Oct 19, 2017

Glenn Close says growing up in a cult motivated her to be a better parent

Glenn Close
Fox News
October 19, 2017

Before Glenn Close became a Hollywood star, she was a member of a religious cult known as the Moral Re-Armament (MRA). But the 70-year-old insisted her traumatic childhood has helped her become a better parent to 29-year-old Annie Maude Starke.

“You’re totally pulled up from what your roots were, what you love and your family is pulled apart,” Close recalled to Closer Weekly Thursday. “It was very destructive.”

Close said her controversial past has made her determined to give her daughter a stable and loving upbringing.

“She’s wonderful and makes me incredibly proud,” explained Close. “I’m also proud that I have a great friendship with her father [producer John H. Starke], and when she turned seven she was living in the same house that she was taken home to when she was born, and we still have that house.”

Back in 2014, Close told The Hollywood Reporter she was just 7-years-old when her father, a Harvard-educated doctor, joined MRA, a group founded during the late 1930s. The publication added it was led by Rev. Frank Buchman, who was recognized as a “violently anti-intellectual and possibly homophobic evangelical fundamentalist.”

“You basically weren’t allowed to do anything, or you were made to feel guilty about any unnatural desire,” said Close at the time. “If you talk to anybody who was in a group that basically dictates how you’re supposed to live and what you’re supposed to say and how you’re supposed to feel, from the time you’re 7 till the time you’re 22, it has a profound impact on you. It’s something you have to [consciously overcome] because all of your trigger points are [wrong].”

Close wouldn’t reveal how she manage to leave MRA at age 22, but she did share how her memories impacted her over the years.

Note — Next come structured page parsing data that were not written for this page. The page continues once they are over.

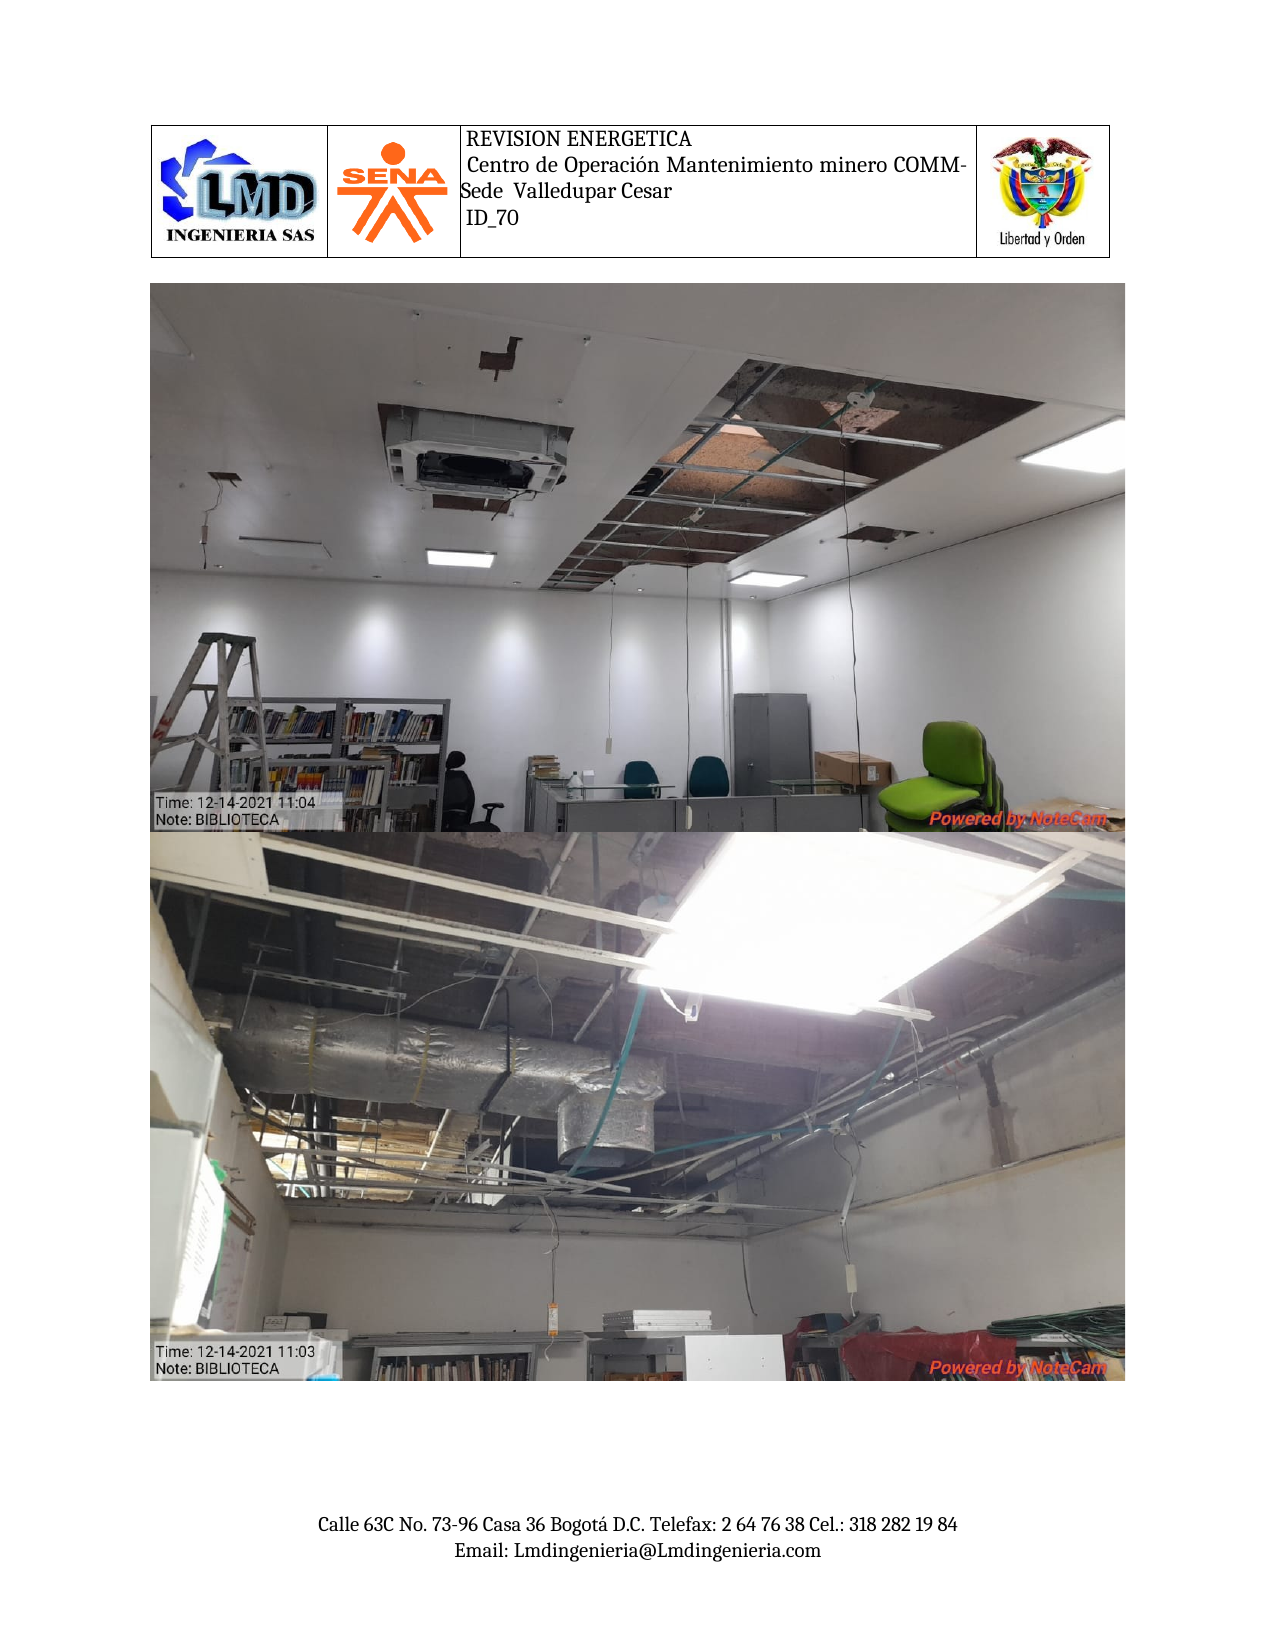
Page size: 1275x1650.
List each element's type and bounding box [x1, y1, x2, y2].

picture [990, 137, 1094, 248]
picture [157, 135, 320, 245]
picture [150, 283, 1125, 1381]
picture [337, 142, 448, 243]
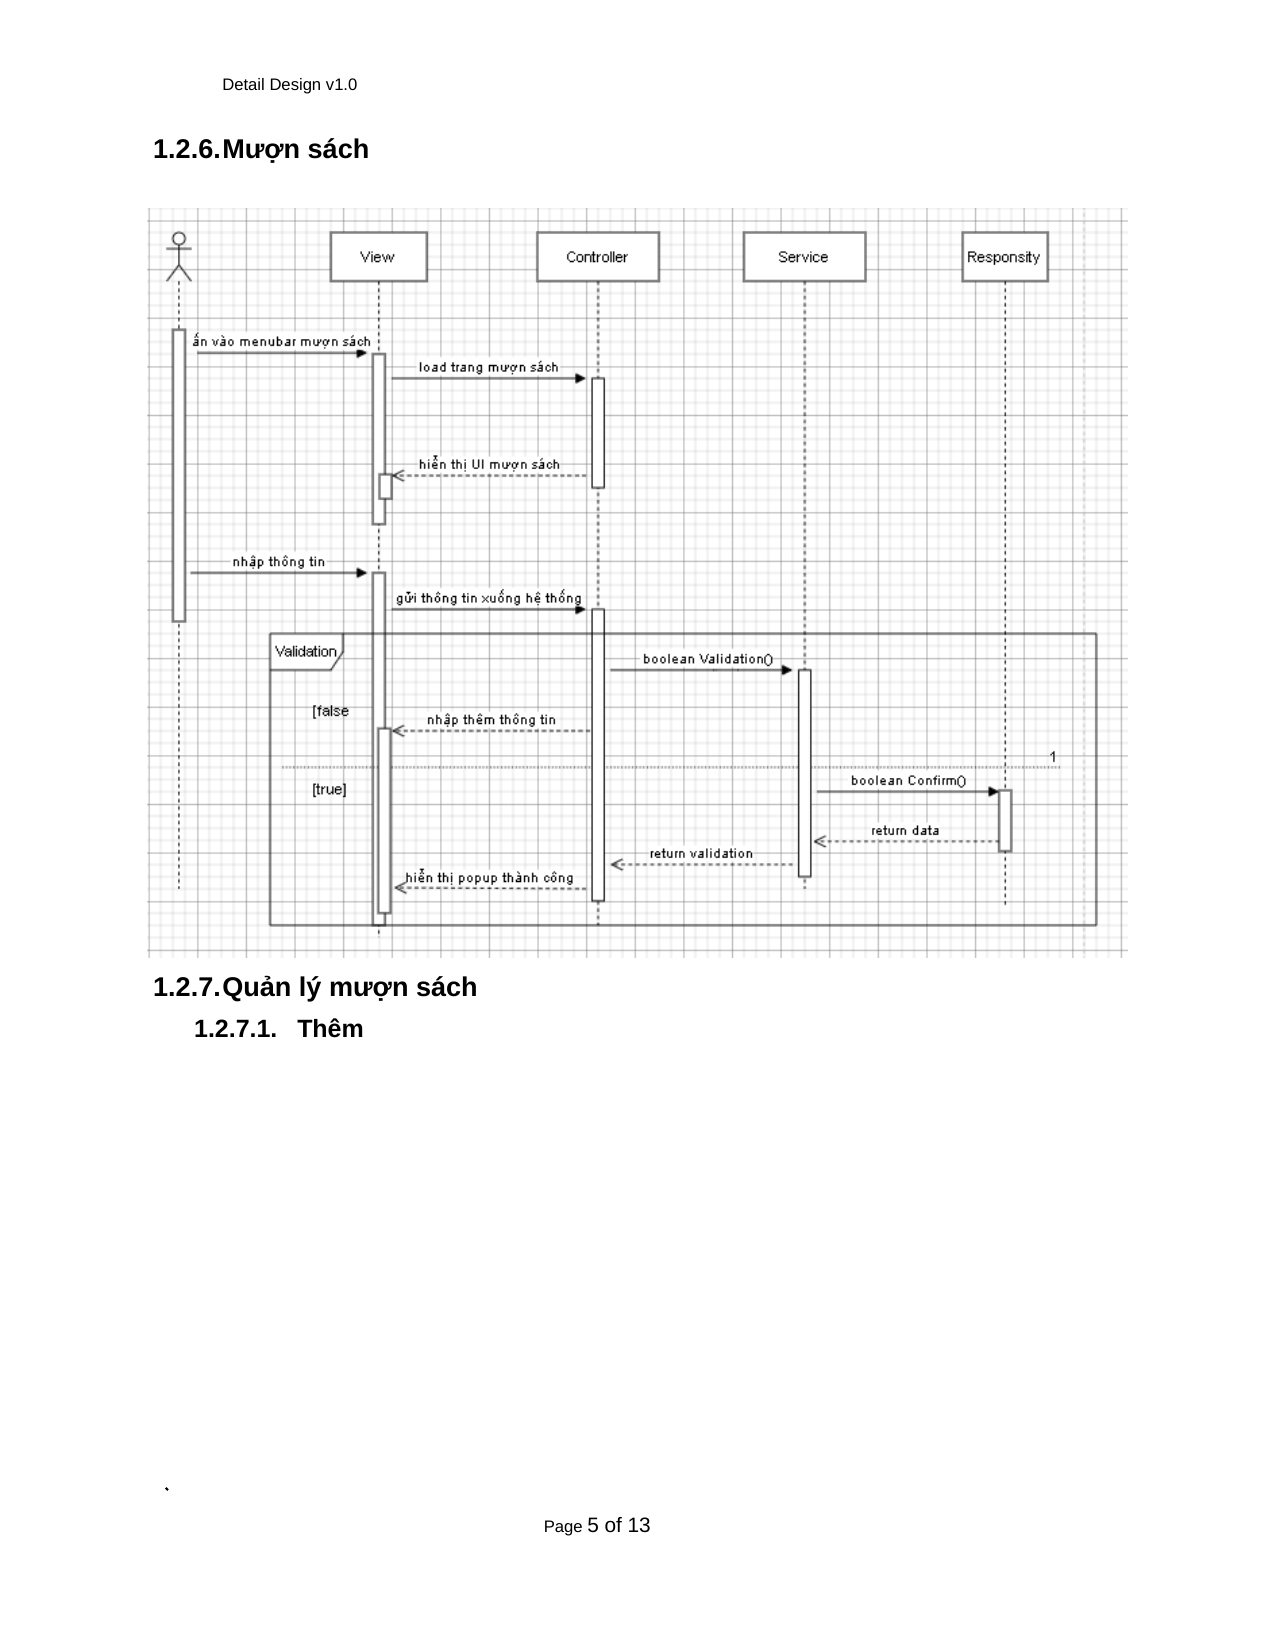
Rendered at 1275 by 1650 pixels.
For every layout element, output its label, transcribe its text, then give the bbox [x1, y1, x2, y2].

subtitle Quản lý mượn sách [153, 971, 1128, 1002]
subtitle Mượn sách [153, 133, 1128, 164]
subtitle Thêm [194, 1014, 1128, 1043]
picture [147, 208, 1128, 958]
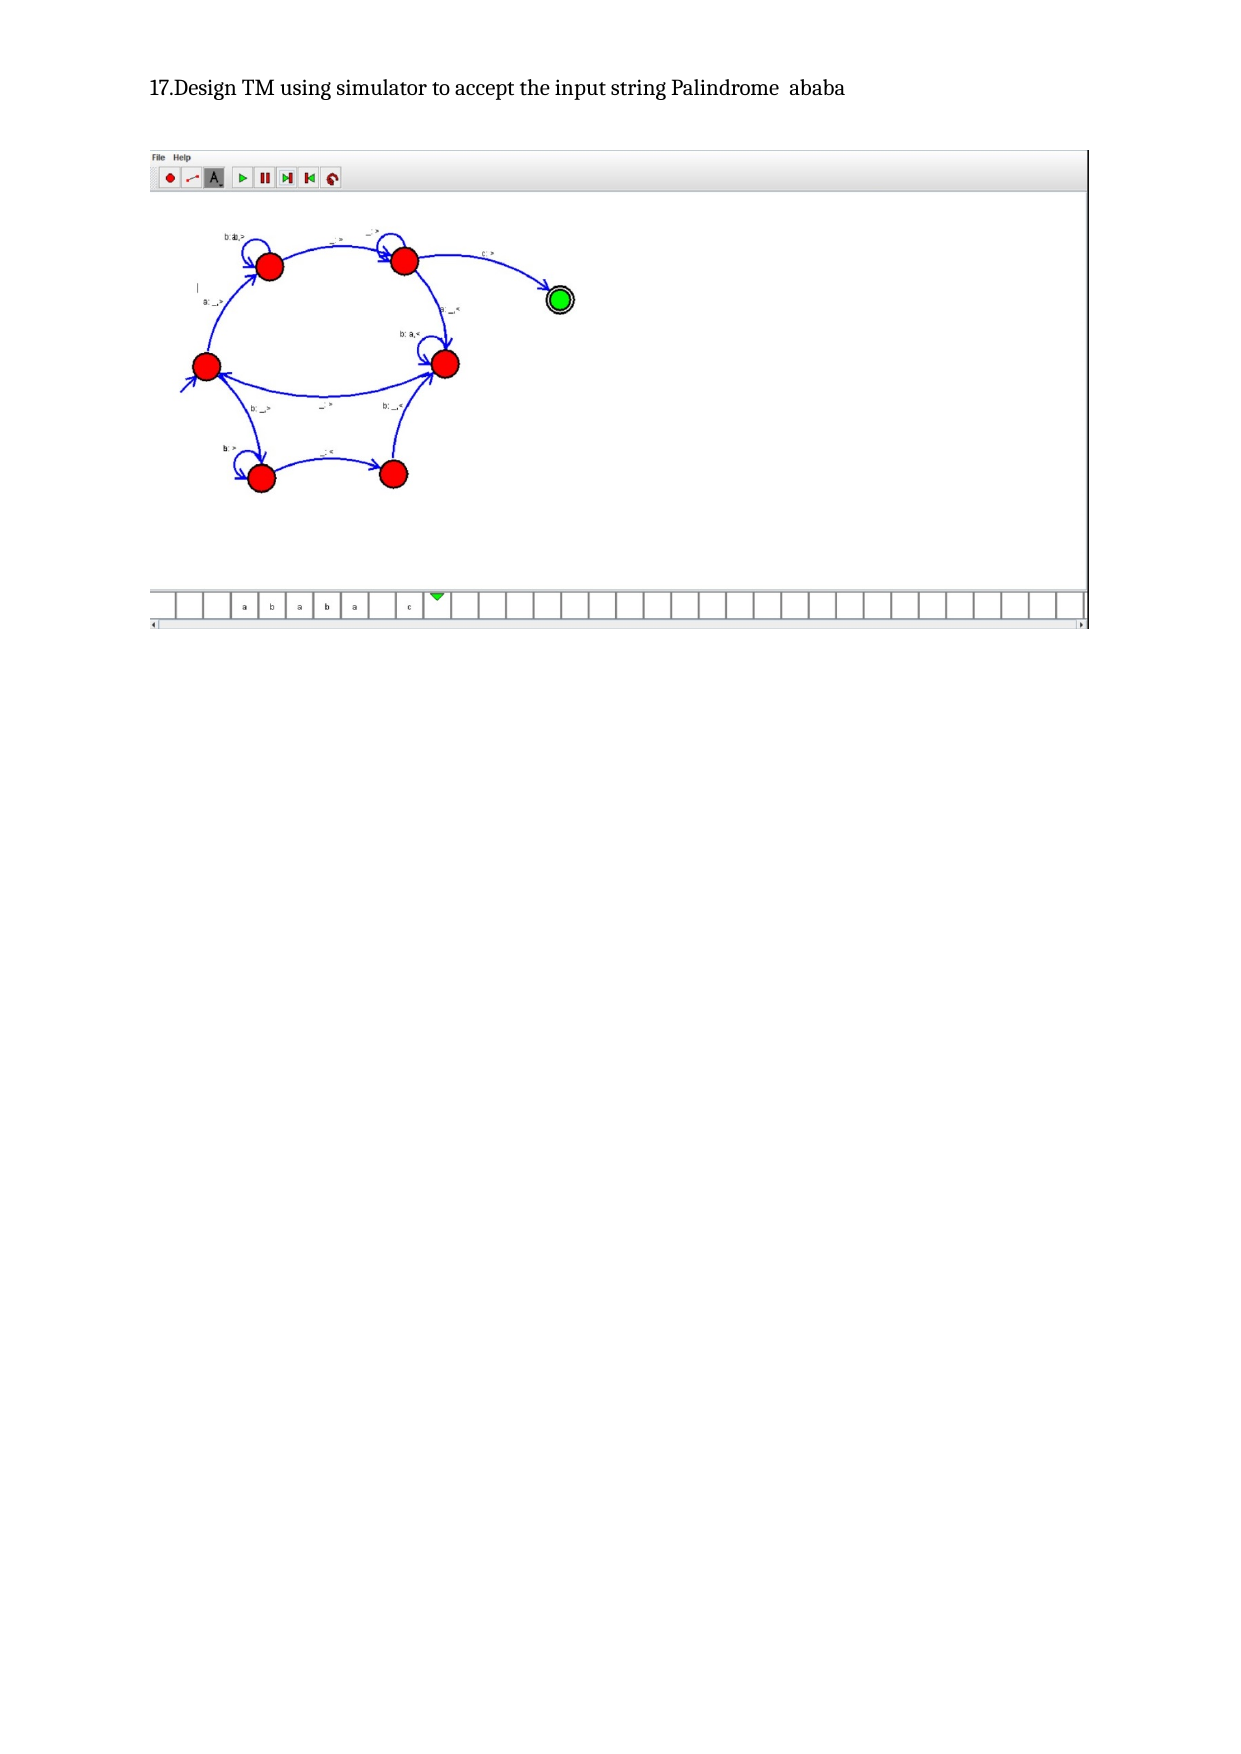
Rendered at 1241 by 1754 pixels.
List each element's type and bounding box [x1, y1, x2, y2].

picture [150, 150, 1089, 629]
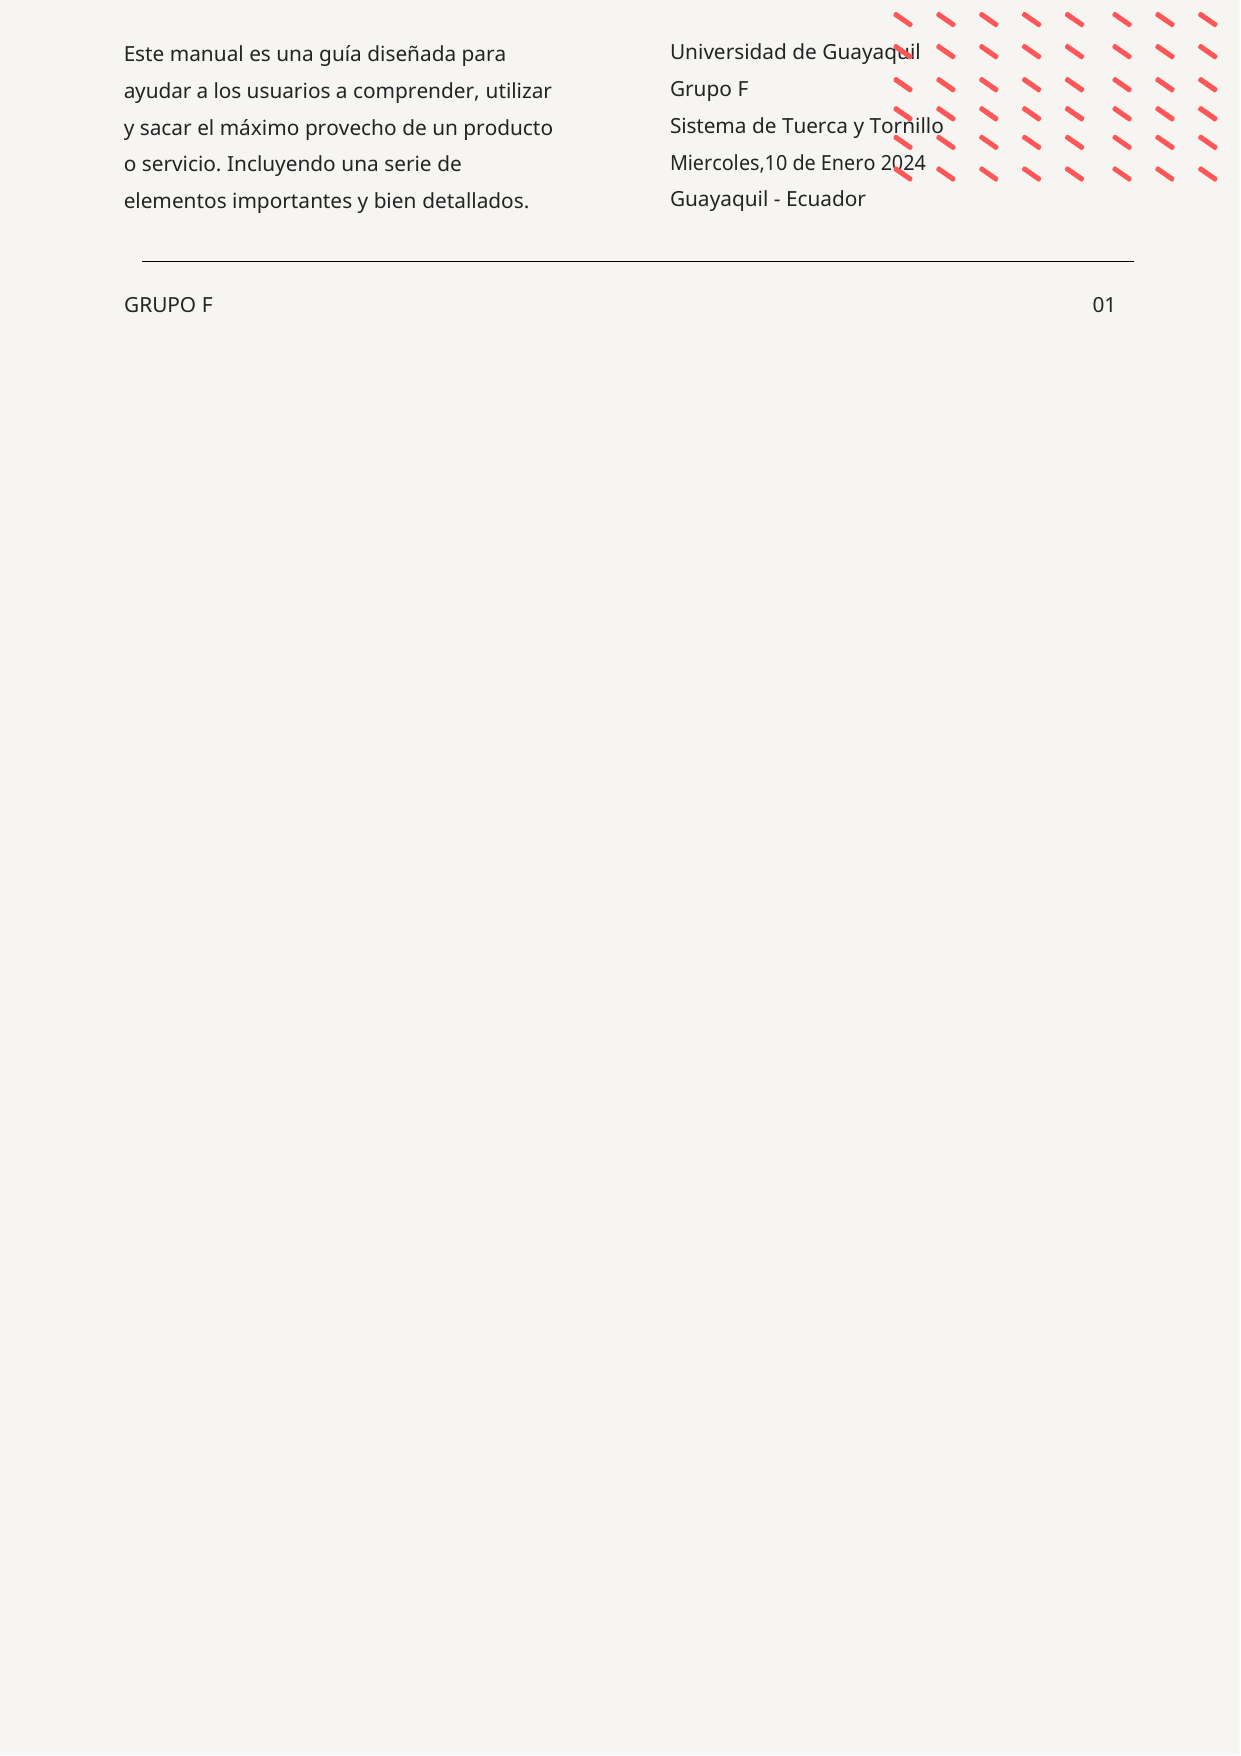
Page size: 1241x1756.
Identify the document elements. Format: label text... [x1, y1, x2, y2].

text Este manual es una guía diseñada para ayudar a los usuarios a comprender, utilizar y sacar el máximo provecho de un producto o servicio. Incluyendo una serie de elementos importantes y bien detallados. [123, 39, 560, 215]
text Sistema de Tuerca y Tornillo Miercoles,10 de Enero 2024 Guayaquil - Ecuador [670, 111, 963, 213]
text GRUPO F 01 [124, 290, 1128, 319]
text Universidad de Guayaquil Grupo F [670, 37, 939, 102]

“I would have dreams because I didn’t go to any psychiatrist or anything,” she said. “I had these dreams, and they started with betrayal, a sense of betrayal, and then they developed into me being able to look at these people and say, ‘You’re wrong. You’re wrong.’ And then the final incarnation of those dreams was my being able to calmly get up and walk away. And then I didn’t have them anymore.”